= PROBLEM STATEMENT =
Copy the entries below word for word, from the beginning of the entries through the line that contains "family: Acanthaceae".

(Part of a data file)
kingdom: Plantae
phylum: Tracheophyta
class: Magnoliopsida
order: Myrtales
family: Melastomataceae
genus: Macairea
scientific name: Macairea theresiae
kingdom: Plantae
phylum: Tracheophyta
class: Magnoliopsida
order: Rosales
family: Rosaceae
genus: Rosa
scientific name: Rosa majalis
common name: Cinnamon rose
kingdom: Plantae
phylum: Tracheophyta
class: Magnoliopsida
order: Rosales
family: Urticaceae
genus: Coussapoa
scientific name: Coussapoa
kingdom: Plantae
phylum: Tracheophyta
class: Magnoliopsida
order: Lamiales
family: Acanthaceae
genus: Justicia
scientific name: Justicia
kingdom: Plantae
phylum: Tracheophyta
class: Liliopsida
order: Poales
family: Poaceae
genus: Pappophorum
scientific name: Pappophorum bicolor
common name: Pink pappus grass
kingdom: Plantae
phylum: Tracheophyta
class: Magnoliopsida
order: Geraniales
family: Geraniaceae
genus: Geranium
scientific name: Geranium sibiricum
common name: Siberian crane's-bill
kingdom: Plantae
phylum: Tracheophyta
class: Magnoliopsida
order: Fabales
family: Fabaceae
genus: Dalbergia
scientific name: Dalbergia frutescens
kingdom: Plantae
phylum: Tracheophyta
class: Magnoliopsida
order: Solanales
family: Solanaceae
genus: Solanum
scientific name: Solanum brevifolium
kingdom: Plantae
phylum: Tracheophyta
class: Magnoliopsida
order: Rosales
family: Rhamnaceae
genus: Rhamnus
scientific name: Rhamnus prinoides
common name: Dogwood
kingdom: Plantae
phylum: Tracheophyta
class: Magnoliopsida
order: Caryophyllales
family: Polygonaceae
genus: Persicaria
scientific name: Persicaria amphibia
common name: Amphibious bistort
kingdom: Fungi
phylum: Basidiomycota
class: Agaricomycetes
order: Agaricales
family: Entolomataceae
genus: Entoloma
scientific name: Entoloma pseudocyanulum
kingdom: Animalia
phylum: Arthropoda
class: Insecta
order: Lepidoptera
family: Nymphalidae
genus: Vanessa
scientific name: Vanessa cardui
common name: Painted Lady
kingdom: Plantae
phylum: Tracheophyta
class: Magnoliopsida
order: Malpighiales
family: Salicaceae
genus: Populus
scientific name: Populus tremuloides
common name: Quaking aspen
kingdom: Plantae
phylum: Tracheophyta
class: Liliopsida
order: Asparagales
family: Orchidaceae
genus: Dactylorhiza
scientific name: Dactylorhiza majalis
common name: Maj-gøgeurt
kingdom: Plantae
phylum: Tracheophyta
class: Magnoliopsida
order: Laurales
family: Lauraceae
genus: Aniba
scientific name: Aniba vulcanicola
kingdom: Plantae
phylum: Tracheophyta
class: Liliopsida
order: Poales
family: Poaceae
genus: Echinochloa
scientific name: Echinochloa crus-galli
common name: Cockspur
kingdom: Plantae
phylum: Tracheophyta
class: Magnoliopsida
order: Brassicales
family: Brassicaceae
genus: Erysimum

= TASK RESPONSE =
kingdom: Plantae
phylum: Tracheophyta
class: Magnoliopsida
order: Myrtales
family: Melastomataceae
genus: Macairea
scientific name: Macairea theresiae
kingdom: Plantae
phylum: Tracheophyta
class: Magnoliopsida
order: Rosales
family: Rosaceae
genus: Rosa
scientific name: Rosa majalis
common name: Cinnamon rose
kingdom: Plantae
phylum: Tracheophyta
class: Magnoliopsida
order: Rosales
family: Urticaceae
genus: Coussapoa
scientific name: Coussapoa
kingdom: Plantae
phylum: Tracheophyta
class: Magnoliopsida
order: Lamiales
family: Acanthaceae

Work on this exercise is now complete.